**Tasks to carry out:**
**A.** Rewrite the Bachelor of Commerce text from "Programs often require" to "aside, among others.", changing "business statistics" to "applied statistics".
**B.** Please write the next part of the Bachelor of Commerce text, picking up after its final sentence.

**Extract:**
>> BEGIN

A Bachelor of Commerce (abbreviated BComm or BCom; also, baccalaureates commercii) is an undergraduate degree in business, usually awarded in Canada, Australia, India, Sri Lanka, Pakistan, Ireland, New Zealand, Ghana, South Africa, Myanmar, Egypt, and additional Commonwealth countries. The degree was previously  offered in the United Kingdom.

Structure

Bachelor of Commerce
The Bachelor of Commerce degree is designed to provide students with a wide range of managerial skills, while building competence in a particular area of business  (see aside). 
For a comparison with other business degrees, see .

Most universities, therefore, plan the degree such that in addition to their major, students are exposed to general business principles, taking courses in accounting, finance, economics, business management, human resources and marketing. 
Programs often require foundational courses in business statistics and mathematics, and information systems. 

Depending on the institution, a formal academic major may or may not be established. Regardless, a Bachelor of Commerce degree requires students to take the majority of their courses in business-related subjects, including the aside, among others.

Bachelor of Commerce (Honours)
The Honours Bachelor of Commerce (HonsBCom or BComm (Hons) or HBCom or HBComm) is further advanced.

>> END

**Extracted data:**

>> BEGIN

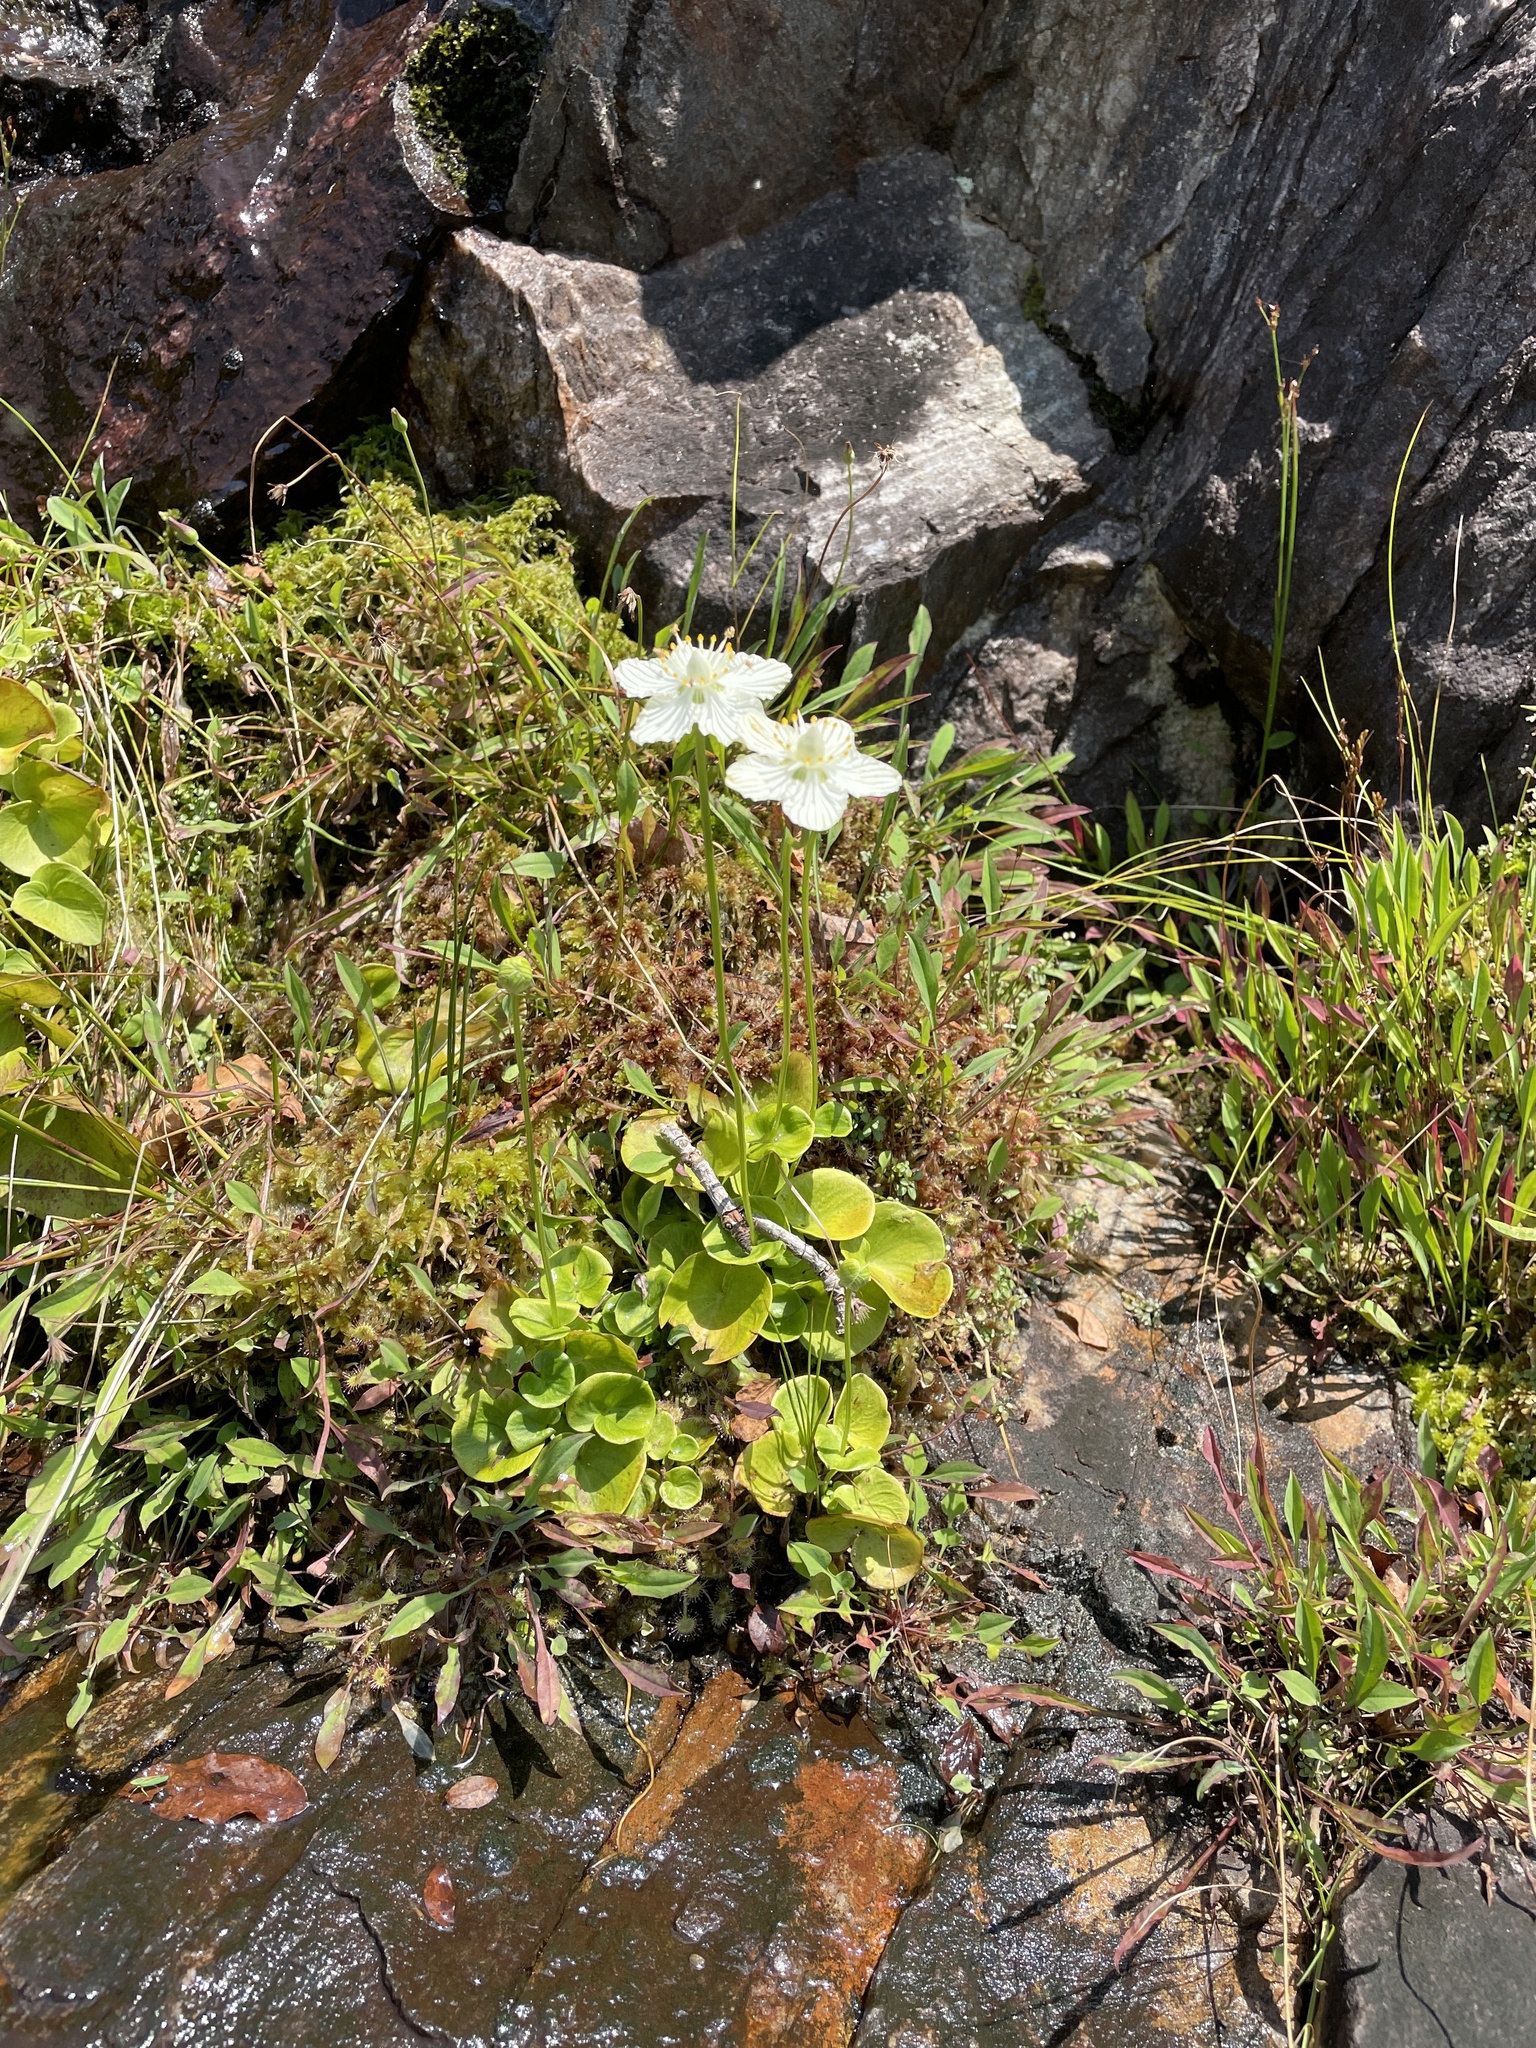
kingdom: Plantae
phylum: Tracheophyta
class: Magnoliopsida
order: Celastrales
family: Parnassiaceae
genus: Parnassia
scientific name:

>> END

**Results for each task:**
**A.**
Programs often require foundational courses in applied statistics and mathematics, and information systems. 

Depending on the institution, a formal academic major may or may not be established. Regardless, a Bachelor of Commerce degree requires students to take the majority of their courses in business-related subjects, including the aside, among others.

**B.**
The degree has a specialization aspect, analogous to the BBA, developing the student's business skills and/or providing in-depth knowledge of the field.

It requires additional academic courses to be completed, and usually with higher academic performance standards, and may also require a researched thesis component. 
It often serves as an abridgement (or entry requirement) between the undergraduate program and postgraduate programs, including the Master of Commerce (M.Com. or M.Comm.) and the Master of Business Administration (MBA) degrees.

It may consist of a four-year program or of a one-year program taken subsequent to a three-year Bachelor's degree; 
the one-year program is typically focused exclusively on a single subject-area.

Duration
The curriculum generally lasts three years in Australia, New Zealand, India, Malta, South Africa, some parts of Canada, and Hong Kong. The curriculum requires four years of study in the Republic of Ireland, the majority of Canada, Egypt, Ghana, Pakistan, the Philippines, the Netherlands, Sri Lanka and Nepal.

In South Africa, New Zealand, Australia and some universities in India, the BCom (Hons) degree is considered an additional postgraduate qualification, whereas in Malta, an additional year of study is not considered a postgraduate qualification.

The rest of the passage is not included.